Assume b and c are real numbers > 0, and d is an integer > 1.

[MATH]y = \sqrt[d]{b} * \sqrt[d]{c} \implies y^d = (\sqrt[d]{b} * \sqrt[d]{c})^d = bc \implies y = \sqrt[d]{bc}.[/MATH]
[MATH]y = \sqrt[d]{b} * \sqrt [d]{c} \text { and } y = \sqrt[d]{bc} \implies \sqrt[d]{b} * \sqrt[d]{c} = \sqrt[d]{bc}[/MATH]
Let’s call that Theorem B.

[MATH]w = \dfrac{\sqrt[d]{c}}{\sqrt[d]{c}} \implies w^d = \left ( \dfrac{\sqrt[d]{b}}{\sqrt[d]{c}} \right )^d = \dfrac{b}{c} \implies w = \sqrt[d]{\dfrac{b}{c}}.[/MATH]
[MATH]w = \dfrac{\sqrt[d]{b}}{\sqrt[d]{c}} \text { and } w = \sqrt[d]{\dfrac{b}{c}} \implies \dfrac{\sqrt[d]{b}}{\sqrt[d]{c}} = \sqrt[d]{\dfrac{b}{c}}.[/MATH]
Call that Theorem C.

Your problem requires Theorems A, B, and C.

[MATH]\dfrac{\sqrt{8c^{20}}}{\sqrt{32c^4}} = \sqrt{\dfrac{8c^{20}}{32c^4}} = \sqrt{\dfrac{1}{4} * c^{(20-4)}} = \sqrt{\dfrac{1}{4}} * \sqrt{c^{16}} = \dfrac{1}{2} * c^8.[/MATH]

Why thank you, JeffM. That was very insightful, especially theorem B & C because I've never thought about it that way. I didn't know I could take away the radical by raising the other factors to a power.

 

[JeffM]

Why thank you, JeffM. That was very insightful, especially theorem B & C because I've never thought about it that way. I didn't know I could take away the radical by raising the other factors to a power.

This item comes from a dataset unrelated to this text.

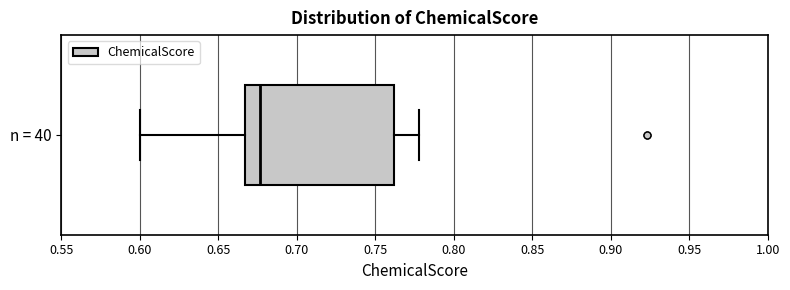

Where does the right whisker of the box for n = 40 end on the x-axis? The values are not printed on the chart, so give them approximately, as read against the axis.

0.780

You are welcome. For some reason, teachers at the beginning level do no explain the power of generalization. I am not sayibg that most teachers at the beginning level do not understand it. Rather, I suspect that they MISTAKENLY view the power of generalization to too obvious to mention.

I read some wise mathematician who said every lesson should teach the power of generalization and abstraction. I am not sure it is wise about everything, spouses for example, but it is true about math.

 

[Deleted member 4993]

Beer soaked ramblings follow.
Man,

that's fast.​

Latex fast.​

that rhymes .....

 

[Steven G]

Example:

[math]\dfrac {x^7}{x^3} = \dfrac {x*x*x*x*x*x*x}{x*x*x*}= x*x*x*x = x^4[/math]. Do you see those 3 x's canceling out to 1?